## WORK INSTRUCTIONS
Omit all images, then repeat exactly the lines below from the one containing "lantern: none [1041,489,1107,580]" through the one containing "lantern: present [1197,517,1259,605]", both ends included.

## GIVEN DATA
------------

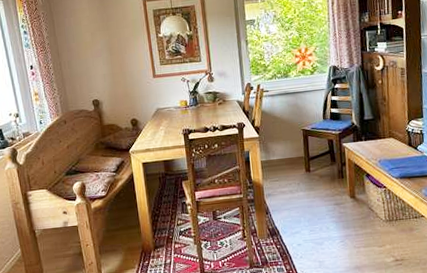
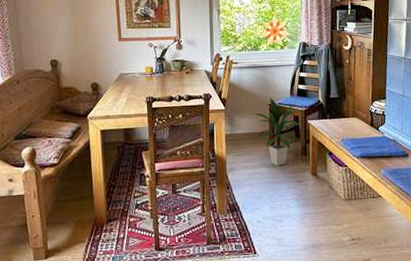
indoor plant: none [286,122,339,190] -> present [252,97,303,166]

------------

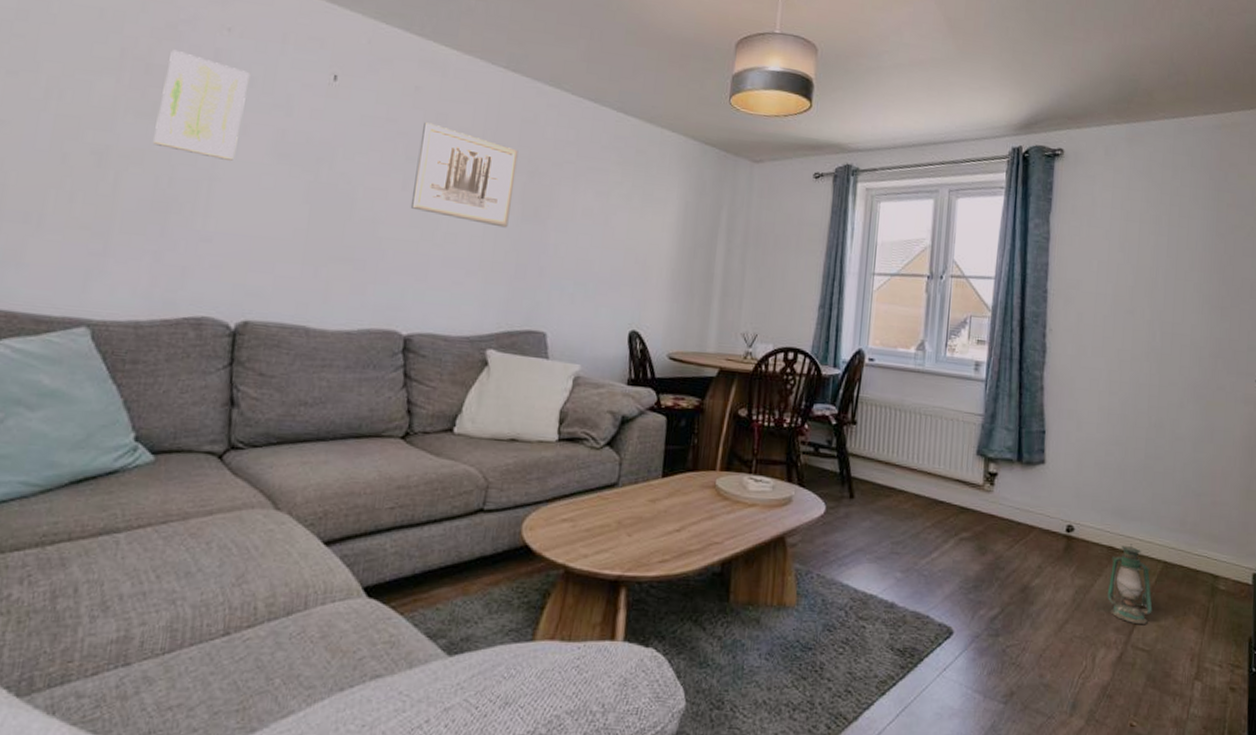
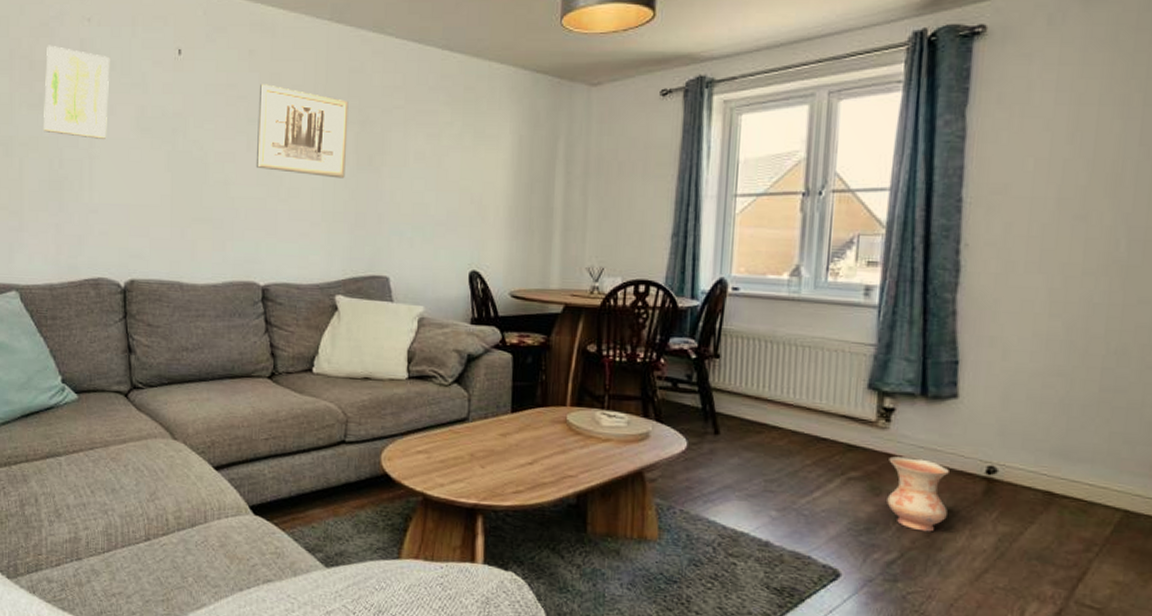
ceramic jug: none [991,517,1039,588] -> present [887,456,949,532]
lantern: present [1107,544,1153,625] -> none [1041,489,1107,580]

------------

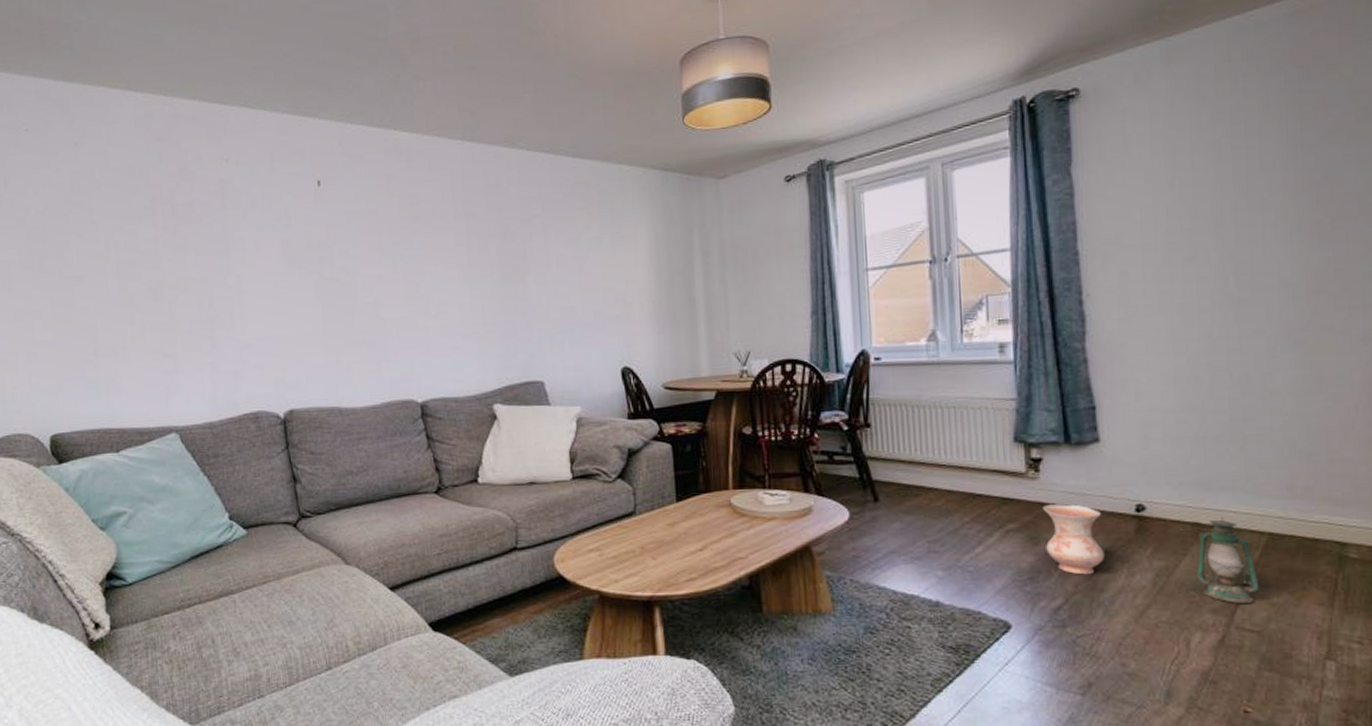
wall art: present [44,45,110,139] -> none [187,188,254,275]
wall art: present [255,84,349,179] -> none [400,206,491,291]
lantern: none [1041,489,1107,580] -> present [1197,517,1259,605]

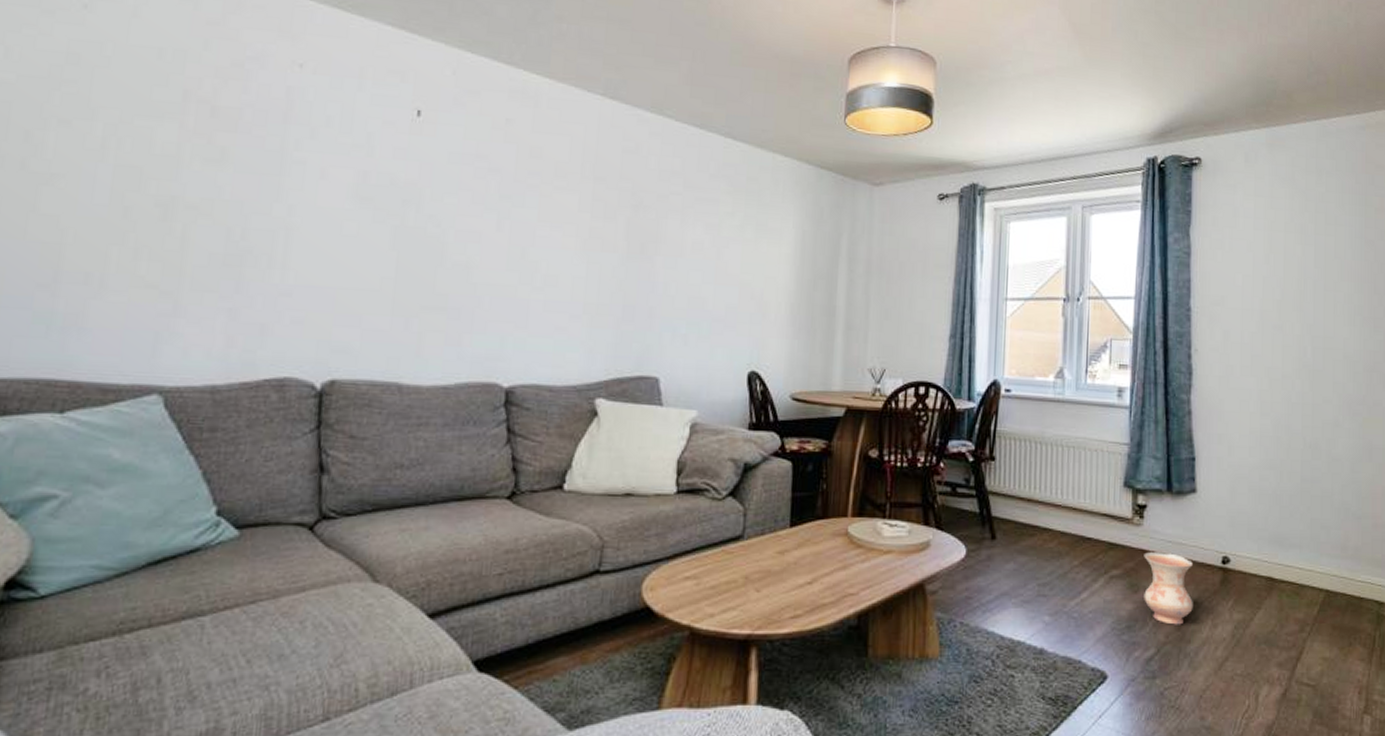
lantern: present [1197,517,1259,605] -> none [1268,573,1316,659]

------------

## ANSWER BOX
lantern: none [1041,489,1107,580] -> present [1197,517,1259,605]

lantern: present [1197,517,1259,605] -> none [1268,573,1316,659]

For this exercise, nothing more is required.